### [Page extract]
See usage/guide-error-handling.md for detailed examples and runtime flow diagrams.

Fan-out (parallel execution)#

Dispatch work to multiple actors in parallel:

state["results"] = [
    analyzer_a(state["text"]),
    analyzer_b(state["text"]),
    analyzer_c(state["text"]),
]
state = await merge_results(state)

The compiler generates both a fan-out and a corresponding fan-in router to handle this. The fan-out router dispatches work to analyzer_a, analyzer_b, and analyzer_c in parallel. A hidden fan-in router then acts as an aggregator, collecting the results from all analyzers and placing them into state["results"]. Once all results are collected, the flow proceeds to the next step, await merge_results(state), which can then operate on the aggregated data.

What you cannot write in a flow#

See the full table in the What flows do NOT support section above.

Compilation#

What the compiler does#

Flow source (.py)
    │
    ▼
  Parser ──→ validates syntax, extracts operations
    │
    ▼
  CodeGen ──→ generates router Python code + resiliency policies and rules
    │
    ▼
  Analyzer ──→ extracts graph topology from generated code
    │
    ▼
  GraphGen ──→ renders DOT, Mermaid, JSON visualizations
    │
    ▼
  Templater ──→ stamps AsyncActor manifests (if .asya/ configured)

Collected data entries

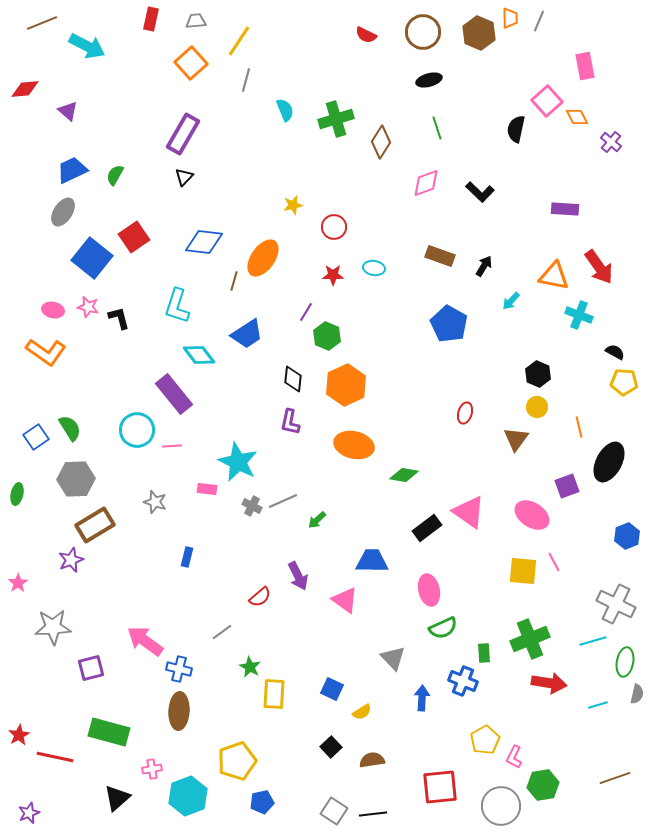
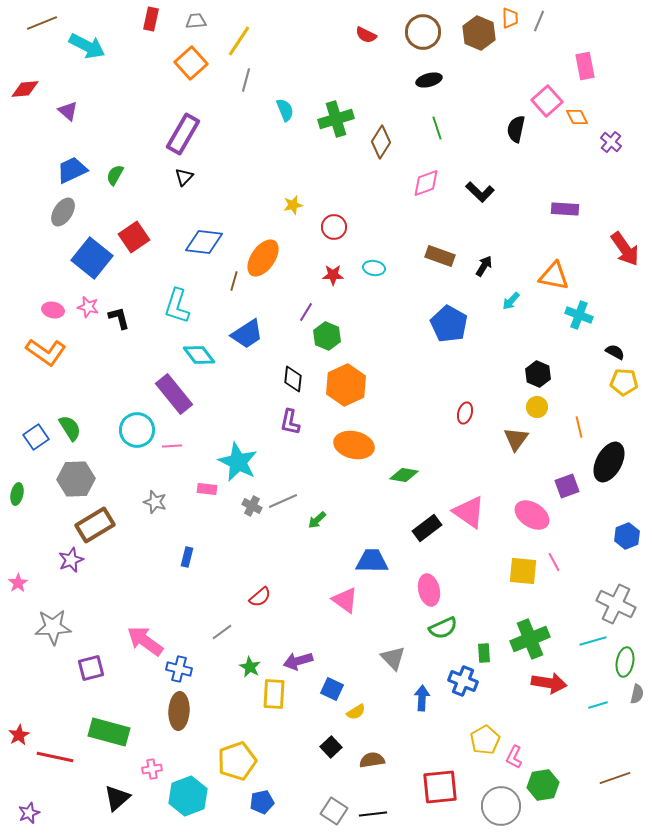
red arrow at (599, 267): moved 26 px right, 18 px up
purple arrow at (298, 576): moved 85 px down; rotated 100 degrees clockwise
yellow semicircle at (362, 712): moved 6 px left
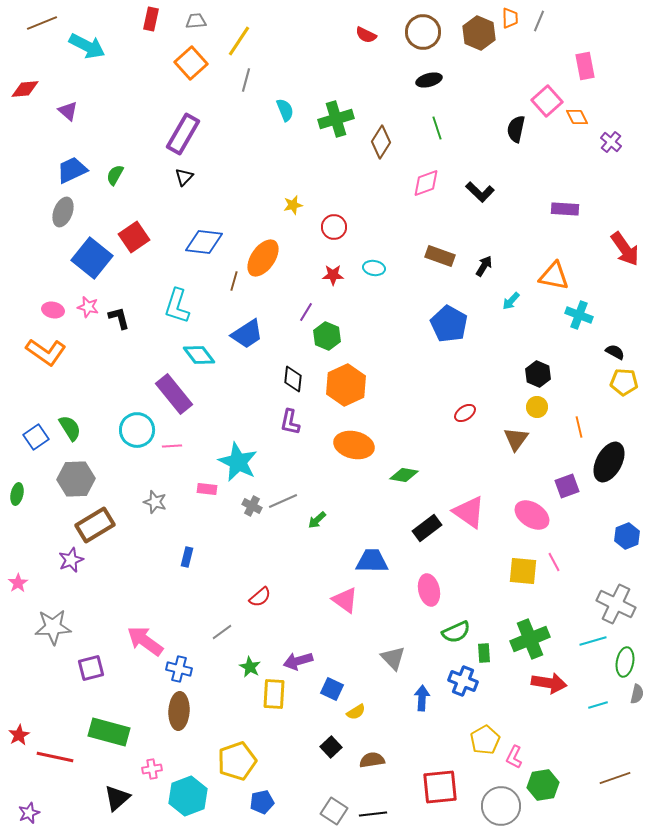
gray ellipse at (63, 212): rotated 12 degrees counterclockwise
red ellipse at (465, 413): rotated 40 degrees clockwise
green semicircle at (443, 628): moved 13 px right, 4 px down
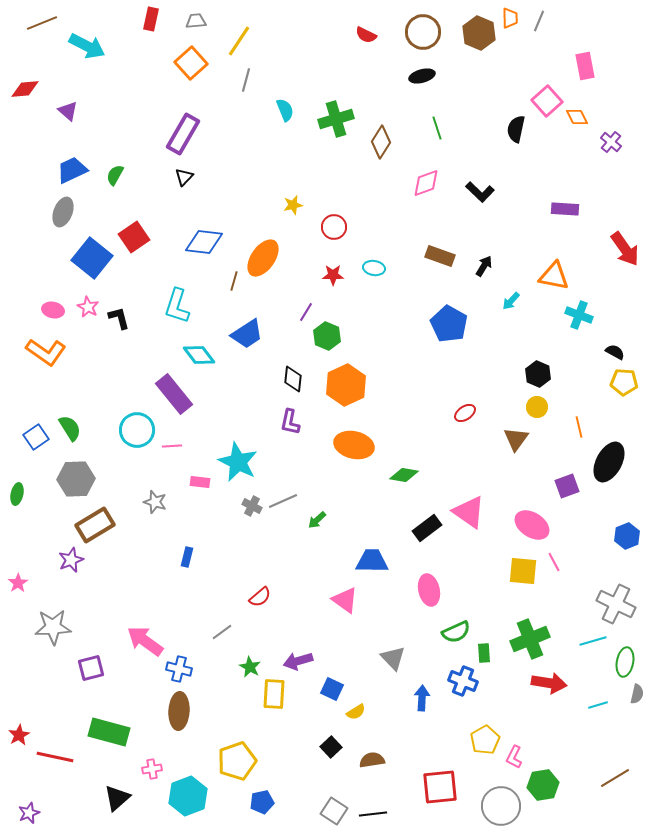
black ellipse at (429, 80): moved 7 px left, 4 px up
pink star at (88, 307): rotated 15 degrees clockwise
pink rectangle at (207, 489): moved 7 px left, 7 px up
pink ellipse at (532, 515): moved 10 px down
brown line at (615, 778): rotated 12 degrees counterclockwise
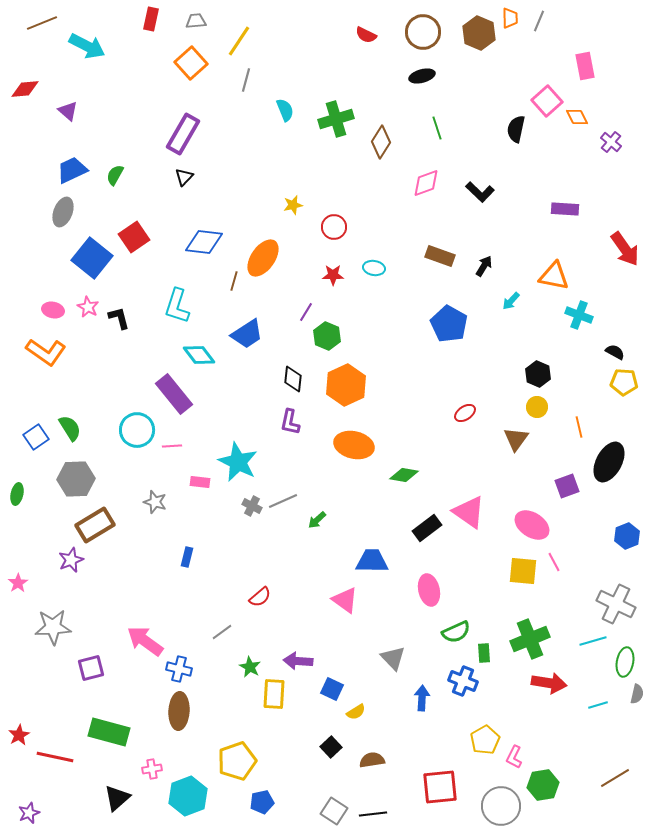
purple arrow at (298, 661): rotated 20 degrees clockwise
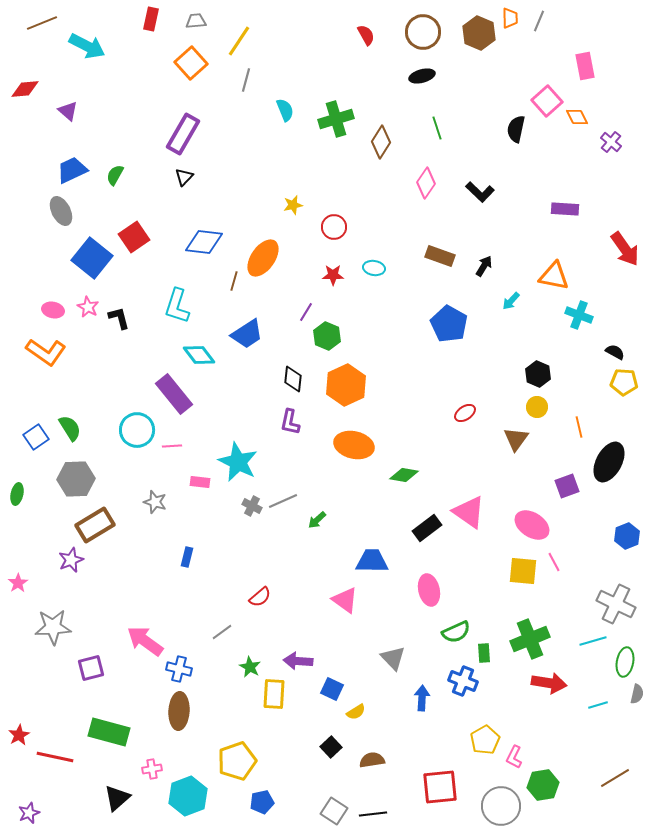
red semicircle at (366, 35): rotated 145 degrees counterclockwise
pink diamond at (426, 183): rotated 36 degrees counterclockwise
gray ellipse at (63, 212): moved 2 px left, 1 px up; rotated 48 degrees counterclockwise
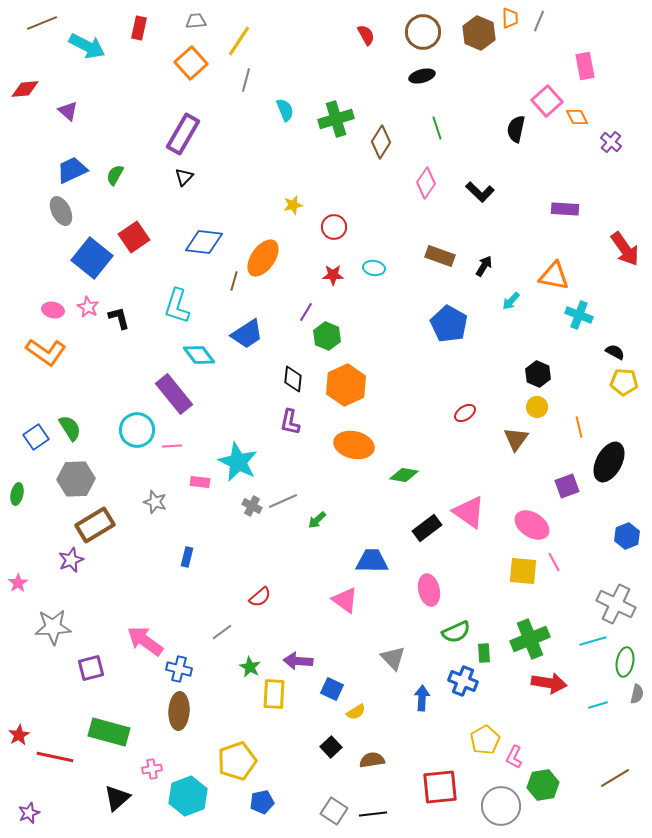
red rectangle at (151, 19): moved 12 px left, 9 px down
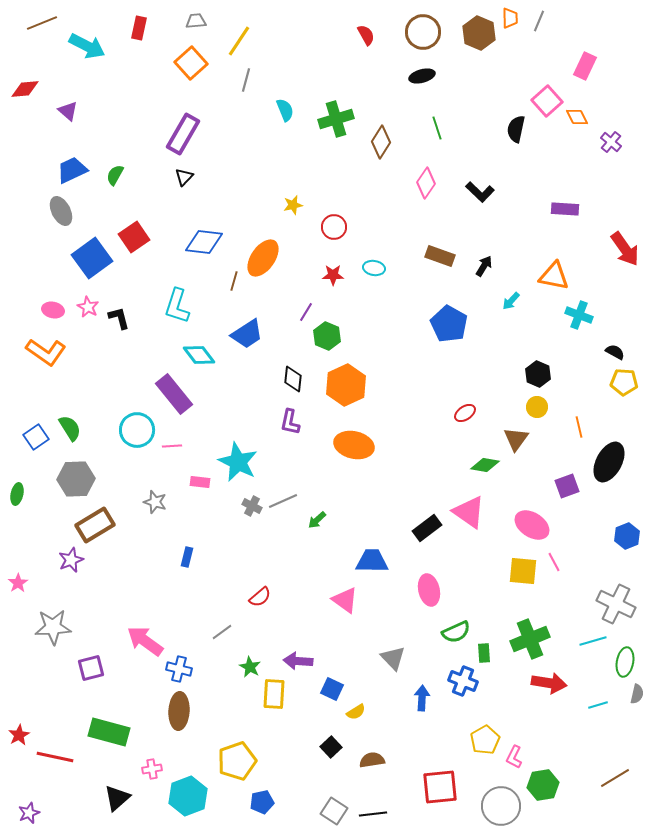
pink rectangle at (585, 66): rotated 36 degrees clockwise
blue square at (92, 258): rotated 15 degrees clockwise
green diamond at (404, 475): moved 81 px right, 10 px up
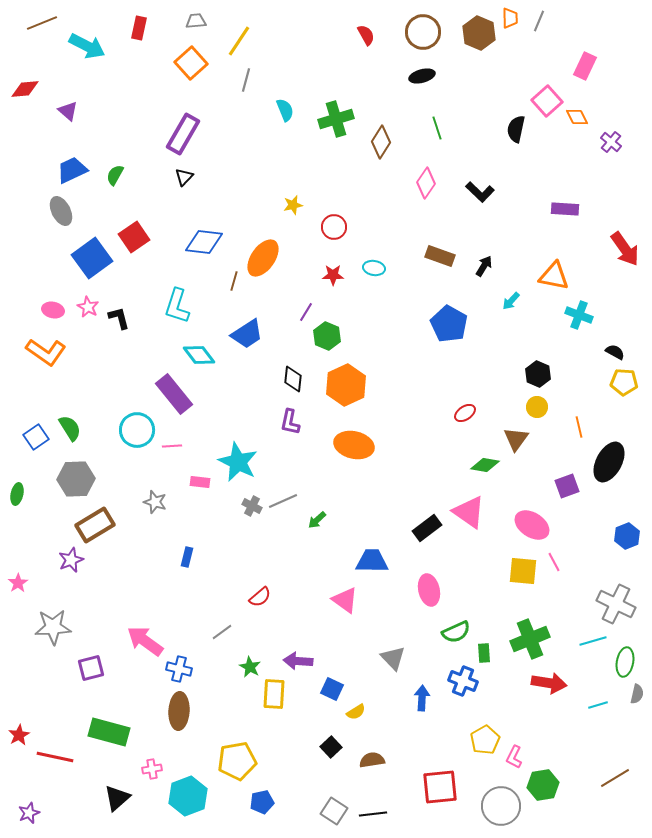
yellow pentagon at (237, 761): rotated 9 degrees clockwise
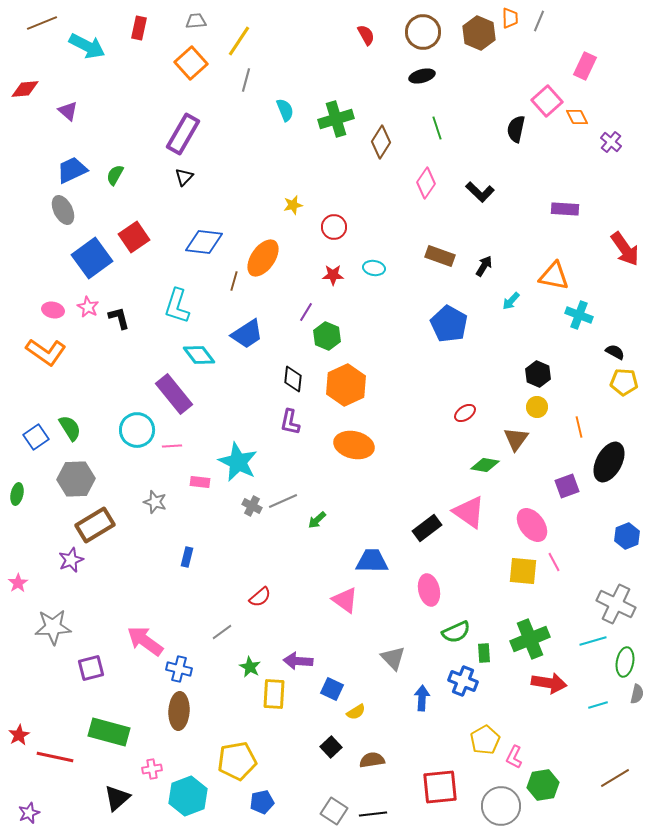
gray ellipse at (61, 211): moved 2 px right, 1 px up
pink ellipse at (532, 525): rotated 20 degrees clockwise
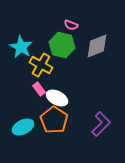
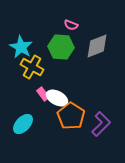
green hexagon: moved 1 px left, 2 px down; rotated 10 degrees counterclockwise
yellow cross: moved 9 px left, 2 px down
pink rectangle: moved 4 px right, 5 px down
orange pentagon: moved 17 px right, 4 px up
cyan ellipse: moved 3 px up; rotated 20 degrees counterclockwise
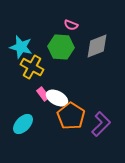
cyan star: rotated 15 degrees counterclockwise
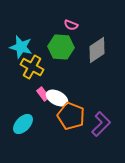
gray diamond: moved 4 px down; rotated 12 degrees counterclockwise
orange pentagon: rotated 12 degrees counterclockwise
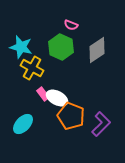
green hexagon: rotated 20 degrees clockwise
yellow cross: moved 1 px down
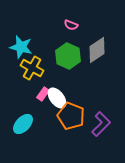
green hexagon: moved 7 px right, 9 px down
pink rectangle: rotated 72 degrees clockwise
white ellipse: rotated 25 degrees clockwise
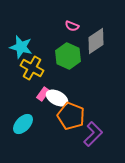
pink semicircle: moved 1 px right, 1 px down
gray diamond: moved 1 px left, 9 px up
white ellipse: rotated 25 degrees counterclockwise
purple L-shape: moved 8 px left, 10 px down
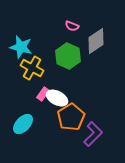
orange pentagon: moved 1 px down; rotated 20 degrees clockwise
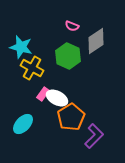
purple L-shape: moved 1 px right, 2 px down
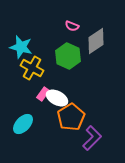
purple L-shape: moved 2 px left, 2 px down
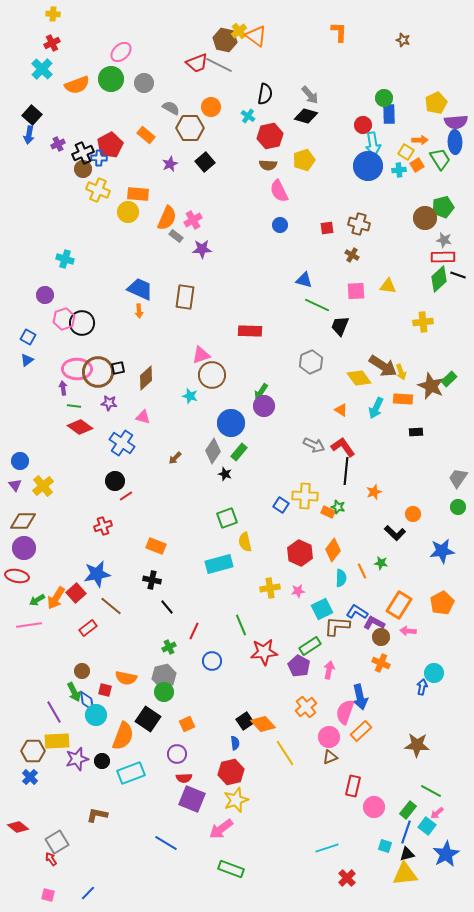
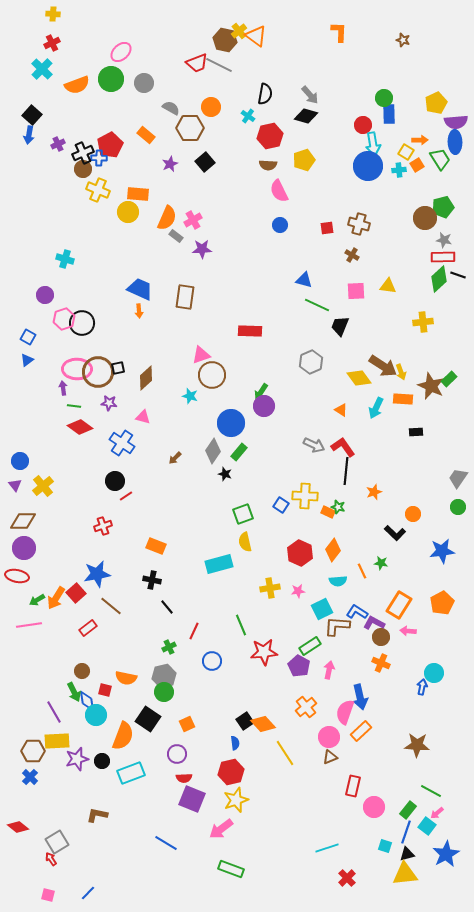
green square at (227, 518): moved 16 px right, 4 px up
cyan semicircle at (341, 578): moved 3 px left, 3 px down; rotated 84 degrees clockwise
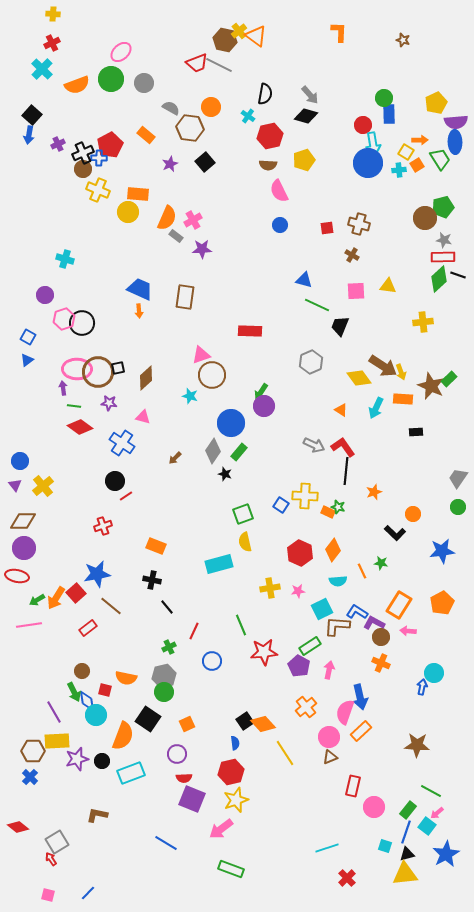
brown hexagon at (190, 128): rotated 8 degrees clockwise
blue circle at (368, 166): moved 3 px up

### [Your instructions]
Answer these about the page on flows and compilation:
1. In the fan-out code, which router collects the analyzer results and places them into state["results"]?
2. Which formats does GraphGen render visualizations in?
3. What does the Templater stamp, and under what condition?
You won't need any of the entries to do this work.

### [Worked solution]
1. A hidden fan-in router.
2. DOT, Mermaid and JSON.
3. AsyncActor manifests, if .asya/ is configured.